▸ **Given information**:
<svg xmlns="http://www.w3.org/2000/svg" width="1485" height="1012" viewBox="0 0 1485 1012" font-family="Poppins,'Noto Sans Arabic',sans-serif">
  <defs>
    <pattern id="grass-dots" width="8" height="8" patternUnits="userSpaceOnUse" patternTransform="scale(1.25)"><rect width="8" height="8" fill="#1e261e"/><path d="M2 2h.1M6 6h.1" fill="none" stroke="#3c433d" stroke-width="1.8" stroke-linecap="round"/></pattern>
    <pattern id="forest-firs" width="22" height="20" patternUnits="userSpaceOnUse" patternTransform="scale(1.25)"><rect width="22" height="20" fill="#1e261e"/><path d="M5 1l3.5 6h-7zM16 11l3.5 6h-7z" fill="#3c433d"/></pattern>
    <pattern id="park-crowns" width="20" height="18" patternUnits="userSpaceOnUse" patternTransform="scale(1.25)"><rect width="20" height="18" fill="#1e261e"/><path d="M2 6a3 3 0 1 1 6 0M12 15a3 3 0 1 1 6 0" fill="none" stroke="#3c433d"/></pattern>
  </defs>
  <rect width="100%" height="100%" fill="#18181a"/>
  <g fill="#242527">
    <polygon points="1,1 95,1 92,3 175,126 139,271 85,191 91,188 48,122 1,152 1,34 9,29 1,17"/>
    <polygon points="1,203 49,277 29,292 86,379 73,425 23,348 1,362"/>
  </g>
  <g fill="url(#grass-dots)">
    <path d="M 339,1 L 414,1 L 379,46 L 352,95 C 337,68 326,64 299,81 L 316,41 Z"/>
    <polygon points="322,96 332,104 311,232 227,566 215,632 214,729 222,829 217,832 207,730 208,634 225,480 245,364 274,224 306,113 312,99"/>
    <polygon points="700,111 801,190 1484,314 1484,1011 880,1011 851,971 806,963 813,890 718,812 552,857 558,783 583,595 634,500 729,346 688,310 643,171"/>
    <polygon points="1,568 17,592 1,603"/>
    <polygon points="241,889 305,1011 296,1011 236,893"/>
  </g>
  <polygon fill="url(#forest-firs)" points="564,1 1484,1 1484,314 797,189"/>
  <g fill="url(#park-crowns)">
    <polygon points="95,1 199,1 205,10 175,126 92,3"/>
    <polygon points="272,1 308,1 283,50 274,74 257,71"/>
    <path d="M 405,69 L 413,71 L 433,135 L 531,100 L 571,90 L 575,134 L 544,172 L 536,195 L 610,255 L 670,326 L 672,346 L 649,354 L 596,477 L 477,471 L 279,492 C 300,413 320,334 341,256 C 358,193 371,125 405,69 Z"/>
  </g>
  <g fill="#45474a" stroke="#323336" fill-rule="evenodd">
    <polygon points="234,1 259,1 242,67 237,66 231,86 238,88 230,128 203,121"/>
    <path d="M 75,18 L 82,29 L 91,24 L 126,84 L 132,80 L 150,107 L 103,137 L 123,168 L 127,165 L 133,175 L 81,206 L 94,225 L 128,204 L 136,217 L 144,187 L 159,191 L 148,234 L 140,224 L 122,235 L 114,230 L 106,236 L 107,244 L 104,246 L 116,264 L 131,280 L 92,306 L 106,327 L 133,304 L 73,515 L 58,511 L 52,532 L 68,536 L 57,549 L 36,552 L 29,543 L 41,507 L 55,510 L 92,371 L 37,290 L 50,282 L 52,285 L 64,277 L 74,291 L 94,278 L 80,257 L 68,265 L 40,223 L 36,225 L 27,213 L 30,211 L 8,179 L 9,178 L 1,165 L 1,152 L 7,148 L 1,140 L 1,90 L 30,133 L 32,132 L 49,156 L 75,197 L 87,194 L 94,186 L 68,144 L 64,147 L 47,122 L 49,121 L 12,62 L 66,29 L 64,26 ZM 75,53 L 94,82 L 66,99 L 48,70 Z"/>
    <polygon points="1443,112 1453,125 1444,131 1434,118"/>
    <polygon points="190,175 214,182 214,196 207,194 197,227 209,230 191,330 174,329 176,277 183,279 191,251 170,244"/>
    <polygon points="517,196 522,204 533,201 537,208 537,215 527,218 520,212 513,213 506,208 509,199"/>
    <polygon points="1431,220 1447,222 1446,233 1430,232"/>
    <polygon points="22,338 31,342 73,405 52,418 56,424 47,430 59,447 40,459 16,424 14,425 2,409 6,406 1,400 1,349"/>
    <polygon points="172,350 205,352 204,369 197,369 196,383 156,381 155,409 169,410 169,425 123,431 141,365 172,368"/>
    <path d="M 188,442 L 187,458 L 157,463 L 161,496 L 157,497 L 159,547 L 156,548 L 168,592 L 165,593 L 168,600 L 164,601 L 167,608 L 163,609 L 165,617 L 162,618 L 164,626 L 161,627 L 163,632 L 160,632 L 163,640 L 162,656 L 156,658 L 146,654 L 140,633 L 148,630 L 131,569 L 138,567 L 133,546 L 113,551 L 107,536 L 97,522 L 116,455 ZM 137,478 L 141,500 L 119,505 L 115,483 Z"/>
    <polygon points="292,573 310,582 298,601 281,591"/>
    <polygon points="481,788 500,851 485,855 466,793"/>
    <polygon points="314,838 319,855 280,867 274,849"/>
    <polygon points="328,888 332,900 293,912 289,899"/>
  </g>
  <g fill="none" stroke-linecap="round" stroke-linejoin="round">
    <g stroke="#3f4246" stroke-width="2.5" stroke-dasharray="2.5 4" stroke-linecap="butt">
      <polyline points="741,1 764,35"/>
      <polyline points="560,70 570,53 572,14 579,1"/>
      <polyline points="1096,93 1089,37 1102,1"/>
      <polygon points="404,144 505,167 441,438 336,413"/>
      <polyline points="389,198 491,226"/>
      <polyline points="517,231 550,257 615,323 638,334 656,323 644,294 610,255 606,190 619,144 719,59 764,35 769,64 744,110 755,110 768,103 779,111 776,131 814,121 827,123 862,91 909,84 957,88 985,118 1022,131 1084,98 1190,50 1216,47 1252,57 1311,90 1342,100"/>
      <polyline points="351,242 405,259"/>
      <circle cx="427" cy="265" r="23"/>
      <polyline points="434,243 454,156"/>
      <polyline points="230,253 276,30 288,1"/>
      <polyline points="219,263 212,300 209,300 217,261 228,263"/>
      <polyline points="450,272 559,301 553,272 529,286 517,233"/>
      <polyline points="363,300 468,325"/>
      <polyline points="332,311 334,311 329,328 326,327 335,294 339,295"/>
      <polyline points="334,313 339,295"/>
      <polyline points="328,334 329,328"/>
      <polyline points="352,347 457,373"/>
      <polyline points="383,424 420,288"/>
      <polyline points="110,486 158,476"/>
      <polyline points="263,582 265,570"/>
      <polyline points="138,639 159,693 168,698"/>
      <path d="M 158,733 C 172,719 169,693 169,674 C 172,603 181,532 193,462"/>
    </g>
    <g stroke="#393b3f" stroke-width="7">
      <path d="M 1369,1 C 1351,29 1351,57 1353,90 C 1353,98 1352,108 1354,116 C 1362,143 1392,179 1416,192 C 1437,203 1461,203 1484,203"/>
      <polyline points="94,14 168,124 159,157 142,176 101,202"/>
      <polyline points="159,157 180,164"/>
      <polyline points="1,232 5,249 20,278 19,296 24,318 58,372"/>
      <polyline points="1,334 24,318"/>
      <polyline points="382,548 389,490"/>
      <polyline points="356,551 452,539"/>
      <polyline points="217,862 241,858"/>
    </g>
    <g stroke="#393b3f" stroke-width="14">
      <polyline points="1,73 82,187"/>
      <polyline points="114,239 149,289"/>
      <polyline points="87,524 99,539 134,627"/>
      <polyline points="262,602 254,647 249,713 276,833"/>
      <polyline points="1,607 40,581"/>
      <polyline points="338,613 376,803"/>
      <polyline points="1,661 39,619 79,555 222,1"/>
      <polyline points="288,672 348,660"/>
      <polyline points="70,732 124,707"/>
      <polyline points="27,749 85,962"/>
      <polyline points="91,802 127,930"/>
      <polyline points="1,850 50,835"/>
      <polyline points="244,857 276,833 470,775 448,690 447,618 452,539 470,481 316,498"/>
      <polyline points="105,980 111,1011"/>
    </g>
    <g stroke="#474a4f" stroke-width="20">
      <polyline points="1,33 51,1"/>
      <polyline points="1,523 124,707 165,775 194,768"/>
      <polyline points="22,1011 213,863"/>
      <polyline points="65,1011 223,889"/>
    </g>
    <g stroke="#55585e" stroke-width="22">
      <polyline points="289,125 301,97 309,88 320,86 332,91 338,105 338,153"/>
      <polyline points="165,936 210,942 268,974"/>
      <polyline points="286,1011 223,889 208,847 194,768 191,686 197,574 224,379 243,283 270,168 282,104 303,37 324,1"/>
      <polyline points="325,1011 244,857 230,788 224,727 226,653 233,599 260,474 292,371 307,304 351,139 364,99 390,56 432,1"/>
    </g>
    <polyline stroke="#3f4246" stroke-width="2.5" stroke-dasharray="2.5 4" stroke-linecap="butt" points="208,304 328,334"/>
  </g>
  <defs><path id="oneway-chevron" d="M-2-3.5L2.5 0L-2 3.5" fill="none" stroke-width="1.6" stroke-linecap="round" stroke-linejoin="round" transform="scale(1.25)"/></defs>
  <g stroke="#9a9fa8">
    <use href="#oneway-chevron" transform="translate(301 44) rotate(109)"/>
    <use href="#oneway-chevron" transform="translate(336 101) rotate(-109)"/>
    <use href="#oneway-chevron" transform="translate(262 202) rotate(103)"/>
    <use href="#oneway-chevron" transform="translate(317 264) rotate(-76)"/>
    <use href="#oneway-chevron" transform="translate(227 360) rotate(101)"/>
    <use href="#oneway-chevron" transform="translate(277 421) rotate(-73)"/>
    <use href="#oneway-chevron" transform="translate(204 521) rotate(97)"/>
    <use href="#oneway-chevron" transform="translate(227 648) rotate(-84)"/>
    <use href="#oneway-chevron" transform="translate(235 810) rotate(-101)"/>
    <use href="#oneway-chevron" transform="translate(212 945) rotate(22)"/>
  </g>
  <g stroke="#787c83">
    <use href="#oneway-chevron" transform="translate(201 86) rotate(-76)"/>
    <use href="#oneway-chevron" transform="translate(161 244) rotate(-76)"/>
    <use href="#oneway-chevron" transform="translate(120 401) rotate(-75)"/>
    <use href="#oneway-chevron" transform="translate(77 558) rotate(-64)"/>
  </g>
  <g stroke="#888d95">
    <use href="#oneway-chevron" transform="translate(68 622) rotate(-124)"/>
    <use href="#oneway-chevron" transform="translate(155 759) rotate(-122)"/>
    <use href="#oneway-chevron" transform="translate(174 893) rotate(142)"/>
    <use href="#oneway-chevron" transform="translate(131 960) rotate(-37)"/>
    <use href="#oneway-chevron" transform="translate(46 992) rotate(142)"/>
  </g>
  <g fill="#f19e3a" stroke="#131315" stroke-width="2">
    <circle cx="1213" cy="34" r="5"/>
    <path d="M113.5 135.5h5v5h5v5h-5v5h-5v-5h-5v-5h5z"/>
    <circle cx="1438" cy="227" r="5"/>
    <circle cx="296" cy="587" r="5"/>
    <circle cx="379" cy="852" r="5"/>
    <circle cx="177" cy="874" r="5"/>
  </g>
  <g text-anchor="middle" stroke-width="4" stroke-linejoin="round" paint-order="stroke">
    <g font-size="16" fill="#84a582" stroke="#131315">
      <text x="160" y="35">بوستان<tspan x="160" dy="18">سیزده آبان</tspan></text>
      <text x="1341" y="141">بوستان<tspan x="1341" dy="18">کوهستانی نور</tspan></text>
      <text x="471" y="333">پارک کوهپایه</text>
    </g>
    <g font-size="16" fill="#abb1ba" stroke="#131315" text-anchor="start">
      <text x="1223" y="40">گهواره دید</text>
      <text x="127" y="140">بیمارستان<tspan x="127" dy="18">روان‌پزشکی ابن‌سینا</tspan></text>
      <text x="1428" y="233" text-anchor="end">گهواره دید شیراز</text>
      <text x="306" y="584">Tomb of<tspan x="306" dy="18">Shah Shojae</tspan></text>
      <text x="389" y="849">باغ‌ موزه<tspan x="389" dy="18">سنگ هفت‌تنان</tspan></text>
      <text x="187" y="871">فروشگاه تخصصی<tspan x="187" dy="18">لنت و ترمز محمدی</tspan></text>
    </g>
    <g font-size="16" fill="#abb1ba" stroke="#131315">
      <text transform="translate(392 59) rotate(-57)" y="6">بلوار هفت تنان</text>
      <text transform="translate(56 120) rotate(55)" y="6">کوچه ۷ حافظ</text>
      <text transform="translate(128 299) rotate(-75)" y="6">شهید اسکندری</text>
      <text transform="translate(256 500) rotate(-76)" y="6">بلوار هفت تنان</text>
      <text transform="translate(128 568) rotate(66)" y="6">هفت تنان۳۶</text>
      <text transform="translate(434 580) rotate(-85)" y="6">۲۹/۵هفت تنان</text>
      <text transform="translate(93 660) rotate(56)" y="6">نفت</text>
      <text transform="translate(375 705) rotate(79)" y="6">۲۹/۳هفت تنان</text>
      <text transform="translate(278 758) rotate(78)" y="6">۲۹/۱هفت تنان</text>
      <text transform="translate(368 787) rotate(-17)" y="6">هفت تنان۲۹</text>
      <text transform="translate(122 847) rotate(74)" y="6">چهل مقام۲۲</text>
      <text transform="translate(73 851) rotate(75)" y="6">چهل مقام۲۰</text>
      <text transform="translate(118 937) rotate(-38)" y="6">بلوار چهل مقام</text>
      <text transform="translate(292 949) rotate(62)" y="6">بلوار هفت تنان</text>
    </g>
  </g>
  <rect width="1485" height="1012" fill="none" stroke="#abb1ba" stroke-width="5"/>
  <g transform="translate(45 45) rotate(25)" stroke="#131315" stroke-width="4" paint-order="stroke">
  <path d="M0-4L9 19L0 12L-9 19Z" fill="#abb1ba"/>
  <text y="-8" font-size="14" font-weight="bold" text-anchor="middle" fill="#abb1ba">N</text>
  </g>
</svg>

▸ **Task to carry out**: After identifying the lines above that contain "linejoin", copy each one.

▸ **Response for this exercise**:
  <g fill="none" stroke-linecap="round" stroke-linejoin="round">
  <defs><path id="oneway-chevron" d="M-2-3.5L2.5 0L-2 3.5" fill="none" stroke-width="1.6" stroke-linecap="round" stroke-linejoin="round" transform="scale(1.25)"/></defs>
  <g text-anchor="middle" stroke-width="4" stroke-linejoin="round" paint-order="stroke">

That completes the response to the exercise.